Text excerpt »
VOLUME 16 #3

Current cover

DEPARTMENTS

Theatre program adds professional ensemble

Cameron Knight
Photo byJenny Graham
Cameron Knight (left) in a scene from Fences at the Oregon Shakespeare Festival.

ON THE GREEN | A new professional acting company has joined the Professional Theatre Training Program (PTTP) this fall, inaugurating a bold new dimension to the nationally acclaimed graduate conservatory, Sanford Robbins, chairperson of the Department of Theatre and artistic director of the PTTP, has announced.

In conjunction with the new PTTP class, the program has added the Resident Ensemble Players (REP), a resident professional acting company consisting of some of America’s most experienced and respected regional theatre actors. With the establishment of the PTTP REP, UD joins the many universities that have resident professional acting companies.

The REP consists of 10 professional actors, including two PTTP faculty, and one professional Actors Equity Association stage manager. One of the 10 actors will join the company in 2009 after completing a contract at another theatre.

Directions »
(1) According to the theatre program article, how many professional actors make up the Resident Ensemble Players?
(2) From the theatre program article, quote the passage that begins at the words "VOLUME 16 #3" and stops after "Oregon Shakespeare Festival.".

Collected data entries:
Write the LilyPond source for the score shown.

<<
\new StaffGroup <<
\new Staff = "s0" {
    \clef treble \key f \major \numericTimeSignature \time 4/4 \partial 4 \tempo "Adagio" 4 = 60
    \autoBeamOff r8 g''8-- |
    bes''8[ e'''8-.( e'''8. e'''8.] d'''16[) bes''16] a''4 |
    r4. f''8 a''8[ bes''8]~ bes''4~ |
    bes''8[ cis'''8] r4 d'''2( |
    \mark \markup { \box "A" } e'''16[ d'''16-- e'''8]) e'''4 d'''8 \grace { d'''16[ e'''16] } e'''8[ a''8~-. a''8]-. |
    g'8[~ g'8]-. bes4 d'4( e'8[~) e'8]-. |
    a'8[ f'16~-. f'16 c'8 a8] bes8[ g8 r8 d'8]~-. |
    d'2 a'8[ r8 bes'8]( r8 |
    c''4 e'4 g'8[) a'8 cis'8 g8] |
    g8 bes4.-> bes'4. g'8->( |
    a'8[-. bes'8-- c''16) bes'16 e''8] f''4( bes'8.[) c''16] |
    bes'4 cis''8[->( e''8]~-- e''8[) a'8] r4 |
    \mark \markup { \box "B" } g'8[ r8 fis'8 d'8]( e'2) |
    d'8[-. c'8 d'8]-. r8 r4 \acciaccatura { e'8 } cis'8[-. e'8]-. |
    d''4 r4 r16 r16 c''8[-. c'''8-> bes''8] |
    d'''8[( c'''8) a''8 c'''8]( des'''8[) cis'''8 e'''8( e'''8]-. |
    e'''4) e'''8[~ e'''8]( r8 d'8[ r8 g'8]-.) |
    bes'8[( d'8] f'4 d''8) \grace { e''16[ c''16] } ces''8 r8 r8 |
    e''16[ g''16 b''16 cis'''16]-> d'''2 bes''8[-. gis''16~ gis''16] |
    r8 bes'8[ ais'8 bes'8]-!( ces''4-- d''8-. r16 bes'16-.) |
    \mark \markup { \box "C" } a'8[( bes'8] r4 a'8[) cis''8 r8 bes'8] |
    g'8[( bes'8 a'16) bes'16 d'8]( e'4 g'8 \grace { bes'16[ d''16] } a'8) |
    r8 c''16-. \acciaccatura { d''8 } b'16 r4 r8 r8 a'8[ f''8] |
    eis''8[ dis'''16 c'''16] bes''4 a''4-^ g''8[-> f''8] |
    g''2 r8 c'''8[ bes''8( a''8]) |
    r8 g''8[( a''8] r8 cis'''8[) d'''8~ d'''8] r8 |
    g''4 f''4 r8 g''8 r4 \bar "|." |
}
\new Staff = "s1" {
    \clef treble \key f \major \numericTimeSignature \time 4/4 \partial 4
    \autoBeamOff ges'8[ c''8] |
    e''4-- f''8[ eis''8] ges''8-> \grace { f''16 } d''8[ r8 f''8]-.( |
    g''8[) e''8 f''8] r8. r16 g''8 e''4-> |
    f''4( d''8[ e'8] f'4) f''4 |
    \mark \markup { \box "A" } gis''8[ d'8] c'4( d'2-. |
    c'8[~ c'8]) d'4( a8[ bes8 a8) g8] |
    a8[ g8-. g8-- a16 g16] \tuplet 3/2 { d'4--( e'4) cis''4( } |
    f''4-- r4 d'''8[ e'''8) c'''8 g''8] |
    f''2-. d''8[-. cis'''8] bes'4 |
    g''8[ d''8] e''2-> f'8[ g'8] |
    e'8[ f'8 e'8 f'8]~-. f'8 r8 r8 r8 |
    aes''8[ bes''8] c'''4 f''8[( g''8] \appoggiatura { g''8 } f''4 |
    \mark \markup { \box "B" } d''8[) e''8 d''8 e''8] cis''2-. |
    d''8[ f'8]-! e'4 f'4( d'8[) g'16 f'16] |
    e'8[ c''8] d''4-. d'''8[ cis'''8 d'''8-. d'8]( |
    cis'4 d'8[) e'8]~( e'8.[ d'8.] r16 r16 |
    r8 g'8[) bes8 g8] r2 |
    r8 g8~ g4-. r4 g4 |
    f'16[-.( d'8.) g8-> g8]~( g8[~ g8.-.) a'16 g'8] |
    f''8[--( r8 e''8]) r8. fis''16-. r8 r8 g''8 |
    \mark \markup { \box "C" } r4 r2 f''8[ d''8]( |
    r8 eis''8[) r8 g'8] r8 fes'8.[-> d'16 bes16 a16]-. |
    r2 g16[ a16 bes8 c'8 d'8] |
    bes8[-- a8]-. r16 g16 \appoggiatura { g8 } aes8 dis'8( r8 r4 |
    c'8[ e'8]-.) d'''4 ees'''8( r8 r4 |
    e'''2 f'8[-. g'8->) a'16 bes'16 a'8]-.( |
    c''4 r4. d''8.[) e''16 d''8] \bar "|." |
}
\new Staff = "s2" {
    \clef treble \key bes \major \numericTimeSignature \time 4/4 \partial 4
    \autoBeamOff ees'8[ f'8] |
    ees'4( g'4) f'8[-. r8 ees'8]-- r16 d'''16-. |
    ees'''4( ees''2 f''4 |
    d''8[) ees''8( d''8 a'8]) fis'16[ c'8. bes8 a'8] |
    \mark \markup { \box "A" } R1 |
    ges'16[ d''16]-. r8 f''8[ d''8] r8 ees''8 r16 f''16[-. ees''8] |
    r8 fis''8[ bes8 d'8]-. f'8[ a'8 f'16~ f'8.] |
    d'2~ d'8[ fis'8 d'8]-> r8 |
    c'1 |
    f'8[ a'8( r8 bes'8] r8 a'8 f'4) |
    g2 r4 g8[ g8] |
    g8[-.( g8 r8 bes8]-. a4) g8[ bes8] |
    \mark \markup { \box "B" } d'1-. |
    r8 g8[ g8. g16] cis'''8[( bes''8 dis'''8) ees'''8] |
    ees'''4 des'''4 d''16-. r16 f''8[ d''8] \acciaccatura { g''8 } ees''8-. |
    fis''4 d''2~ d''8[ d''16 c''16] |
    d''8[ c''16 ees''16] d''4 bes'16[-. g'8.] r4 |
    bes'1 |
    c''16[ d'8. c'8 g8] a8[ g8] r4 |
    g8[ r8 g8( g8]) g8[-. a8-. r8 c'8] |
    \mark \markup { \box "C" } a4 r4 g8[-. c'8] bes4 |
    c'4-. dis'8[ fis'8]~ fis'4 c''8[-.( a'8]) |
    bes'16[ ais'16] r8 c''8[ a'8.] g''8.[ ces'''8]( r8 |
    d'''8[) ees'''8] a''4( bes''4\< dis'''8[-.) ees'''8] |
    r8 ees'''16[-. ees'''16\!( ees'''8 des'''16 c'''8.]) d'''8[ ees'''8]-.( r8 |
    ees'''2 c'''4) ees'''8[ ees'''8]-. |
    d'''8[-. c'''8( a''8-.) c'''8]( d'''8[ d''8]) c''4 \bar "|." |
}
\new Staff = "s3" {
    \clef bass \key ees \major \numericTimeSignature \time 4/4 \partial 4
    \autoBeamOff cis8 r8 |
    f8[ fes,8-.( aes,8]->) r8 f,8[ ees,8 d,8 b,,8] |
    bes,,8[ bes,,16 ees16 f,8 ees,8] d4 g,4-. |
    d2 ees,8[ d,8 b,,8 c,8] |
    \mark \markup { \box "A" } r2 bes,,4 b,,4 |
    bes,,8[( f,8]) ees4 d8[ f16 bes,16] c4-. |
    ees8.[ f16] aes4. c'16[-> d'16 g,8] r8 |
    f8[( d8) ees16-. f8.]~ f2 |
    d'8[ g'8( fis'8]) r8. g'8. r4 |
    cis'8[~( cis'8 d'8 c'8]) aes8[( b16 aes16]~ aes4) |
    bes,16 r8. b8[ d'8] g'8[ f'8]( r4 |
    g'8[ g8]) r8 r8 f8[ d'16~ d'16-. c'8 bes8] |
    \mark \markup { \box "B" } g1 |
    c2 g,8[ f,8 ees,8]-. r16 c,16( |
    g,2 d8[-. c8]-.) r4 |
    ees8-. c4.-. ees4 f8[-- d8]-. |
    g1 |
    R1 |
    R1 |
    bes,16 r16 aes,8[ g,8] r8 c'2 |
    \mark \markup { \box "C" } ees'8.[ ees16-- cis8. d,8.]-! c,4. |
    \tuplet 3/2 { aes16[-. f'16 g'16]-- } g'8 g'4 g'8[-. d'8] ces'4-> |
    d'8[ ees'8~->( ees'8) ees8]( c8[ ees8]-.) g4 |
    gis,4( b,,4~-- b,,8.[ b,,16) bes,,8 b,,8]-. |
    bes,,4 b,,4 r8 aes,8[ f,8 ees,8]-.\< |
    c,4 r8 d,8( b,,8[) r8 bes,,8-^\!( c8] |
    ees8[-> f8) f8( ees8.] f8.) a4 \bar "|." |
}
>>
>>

Answers »
(1) 10 professional actors

(2)
VOLUME 16 #3

Current cover

DEPARTMENTS

Theatre program adds professional ensemble

Cameron Knight
Photo byJenny Graham
Cameron Knight (left) in a scene from Fences at the Oregon Shakespeare Festival.